Non far più polli
16.05.06
Miliardi e miliardi di polli industriali come risposta semplice alla fame mondiale di proteine? La mina vagante della peste aviaria sembra aver inceppato il meccanismo di questa fonte di proteine animali a basso costo che è stata spinta al massimo nei decenni scorsi anche dalle agenzie internazionali, nella parallela versione degli allevamenti intensivi e dei volatili da cortile dietro casa - spesso dietro capanna - in Asia, Africa e America Latina. E' stato un far-west pennuto, senza leggi né a tutela della salute umana né a minima protezione degli animali-macchine: la stessa Europa non ha direttive «in favore» dei broilers (anche da vivi i polli da carne sono chiamati così, cioè «da fare alla piastra»); e quelle sulle ovaiole rimandano a tempi biblici l'eliminazione delle batterie.
Nessun veto religioso proibisce il consumo di carni avicole (pollo, anatra, oca e altri pennuti), mentre i bovini sono interdetti agli indù e i maiali ai musulmani. Rispetto ad altri animali, i polli, nelle razze programmate per una crescita rapida, hanno una conversione maggiore: con 2 kg di mangime se ne ottiene uno di carne (scarti compresi). E tengono poco spazio. Ogni anno nel mondo sono fatti nascere e morire almeno 30 miliardi di pennuti da cortile.

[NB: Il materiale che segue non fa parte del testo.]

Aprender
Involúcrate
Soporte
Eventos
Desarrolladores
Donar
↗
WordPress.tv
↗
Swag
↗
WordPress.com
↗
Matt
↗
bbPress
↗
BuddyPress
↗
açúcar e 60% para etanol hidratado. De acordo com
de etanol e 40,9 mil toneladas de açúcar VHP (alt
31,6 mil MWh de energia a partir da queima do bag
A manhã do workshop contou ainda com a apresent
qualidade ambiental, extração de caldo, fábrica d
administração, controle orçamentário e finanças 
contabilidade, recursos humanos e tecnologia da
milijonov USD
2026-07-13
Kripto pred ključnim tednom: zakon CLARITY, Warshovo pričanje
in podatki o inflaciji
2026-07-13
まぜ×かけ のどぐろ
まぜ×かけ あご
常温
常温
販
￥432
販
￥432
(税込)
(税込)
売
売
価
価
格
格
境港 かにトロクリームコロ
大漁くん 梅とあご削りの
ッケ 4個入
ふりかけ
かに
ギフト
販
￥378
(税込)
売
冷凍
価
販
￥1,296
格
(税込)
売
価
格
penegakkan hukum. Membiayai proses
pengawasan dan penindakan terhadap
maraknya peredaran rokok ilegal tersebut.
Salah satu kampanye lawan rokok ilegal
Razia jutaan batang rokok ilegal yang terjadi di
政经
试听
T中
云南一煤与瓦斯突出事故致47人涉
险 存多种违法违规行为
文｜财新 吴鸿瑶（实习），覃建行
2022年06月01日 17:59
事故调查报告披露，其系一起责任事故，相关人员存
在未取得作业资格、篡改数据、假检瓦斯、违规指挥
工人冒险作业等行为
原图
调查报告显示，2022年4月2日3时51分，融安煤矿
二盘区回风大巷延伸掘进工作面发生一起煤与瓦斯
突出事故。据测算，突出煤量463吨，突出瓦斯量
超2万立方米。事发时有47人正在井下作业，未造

Non si sa quanti di loro finora siano stati coinvolti nelle esecuzioni di massa decise dalle autorità sanitarie per l'aviaria (solo in Egitto, 25 milioni). Quel che si sa è che i metodi usati sono in genere crudeli. In questo stato di guerra si deroga alle regole sulla macellazione (peraltro in vigore in pochi paesi). Animali bruciati vivi, sotterrati, chiusi in borse di plastica: metodi dolorosissimi, peggiori dell'abituale scossa elettrica nei macelli. L'organizzazione internazionale per la tutela degli animali d'allevamento Compassion in World Farming (www.ciwf.orfg) denuncia in Gran Bretagna l'approvazione di un decreto governativo d'emergenza che autorizza a soffocare gli animali, togliendo loro la ventilazione nei capannoni industriali. Le linee guida dell'Oie (Organizzazione mondiale per la sicurezza animale) sui metodi di uccisione «umana» (?) a scopi di controllo epidemiologico specificano che gli animali debbano essere fatti morire in modo rapidissimo o essere resi incoscienti. Ma non avviene così, visto anche il ritmo delle esecuzioni.

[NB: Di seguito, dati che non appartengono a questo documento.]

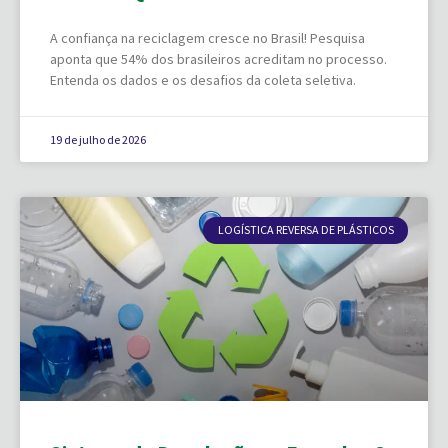
A confiança na reciclagem cresce no Brasil! Pesquisa
aponta que 54% dos brasileiros acreditam no processo.
Entenda os dados e os desafios da coleta seletiva.
19 de julho de 2026
LOGÍSTICA REVERSA DE PLÁSTICOS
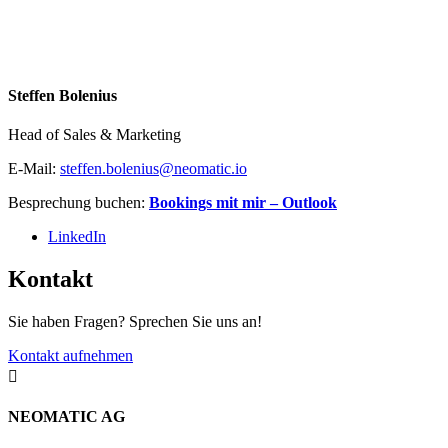
Steffen Bolenius
Head of Sales & Marketing
E-Mail:
steffen.bolenius@neomatic.io
Besprechung buchen:
Bookings mit mir – Outlook
LinkedIn
Kontakt
Sie haben Fragen? Sprechen Sie uns an!
Kontakt aufnehmen

NEOMATIC AG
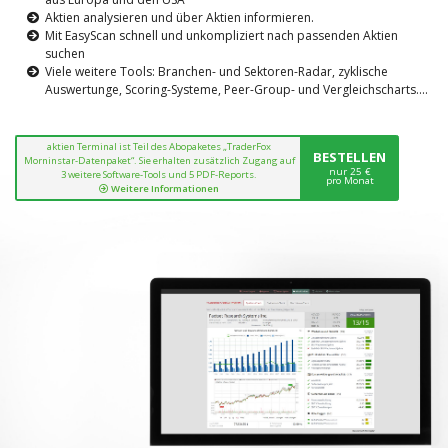
Aktien analysieren und über Aktien informieren.
Mit EasyScan schnell und unkompliziert nach passenden Aktien
suchen
Viele weitere Tools: Branchen- und Sektoren-Radar, zyklische
Auswertunge, Scoring-Systeme, Peer-Group- und Vergleichscharts....
aktien Terminal ist Teil des Abopaketes „TraderFox
BESTELLEN
Morninstar-Datenpaket“. Sie erhalten zusätzlich Zugang auf
nur 25 €
3 weitere Software-Tools und 5 PDF-Reports.
pro Monat
Weitere Informationen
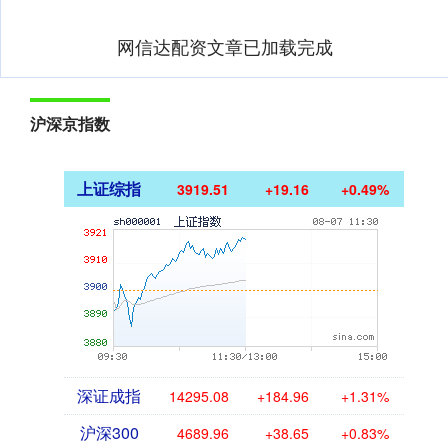
网信达配资文章已加载完成
沪深京指数
上证综指
3919.51
+19.16
+0.49%
深证成指
14295.08
+184.96
+1.31%
沪深300
4689.96
+38.65
+0.83%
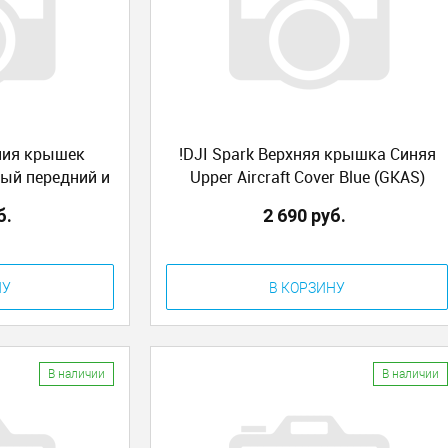
ения крышек
!DJI Spark Верхняя крышка Синяя
ый передний и
Upper Aircraft Cover Blue (GKAS)
 Left and Rear
б.
2 690 руб.
НУ
В КОРЗИНУ
В наличии
В наличии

Del resto, sono finanziati solo i governi che stanno alle indicazioni di chi ha stanziato i fondi per la peste aviaria (gli Usa soprattutto). E queste prevedono misure di bonifica di stile militare come soppressioni di massa anche di animali da cortile e in aree solo marginalmente infettate; il tutto con compensazioni che ai piccoli produttori ad esempio africani non arriveranno mai. Le indicazioni prevedono poi la ristrutturazione totale del settore. Un futuro unificato di capannoni-lager con razze pure unificate. Come denuncia l'organizzazione Grain - non animalista ma di tutela della biodiversità in agricoltura - nel suo rapporto The top-down global response to bird flu (di un altro aspetto del rapporto ci siamo occupati nel terra terra del 12 maggio scorso), la Fao ha risposto alla crisi con una svolta di 180 gradi nelle proprie politiche di produzione avicola. Dopo aver promosso per anni gli allevamenti domestici su piccola scala, ora li vuole eliminare e indica la via della generalizzazione dei grandi allevamenti intensivi, dominati da poche multinazionali. Assurdo: di febbre aviaria si ammalano soprattutto proprio i polli intensivi.
Le esecuzioni a scopo preventivo e la ristrutturazione gigantista sono uno shock per gli innumerevoli piccoli agricoltori che la Fao ha indotto negli anni scorsi alla «rivoluzione aviaria». Ad esempio, in Afghanistan un programma aveva spinto decine di migliaia di famiglie a passare dalle rustiche razze autoctone alimentate a granaglie a specie «migliorate» gonfiate con mangimi commerciali. La generalizzazione di questo sistema «grazie» alla peste aviaria è una manna per le compagnie internazionali produttrici di mangimi, di polli, di vaccini. Agribusiness as usual.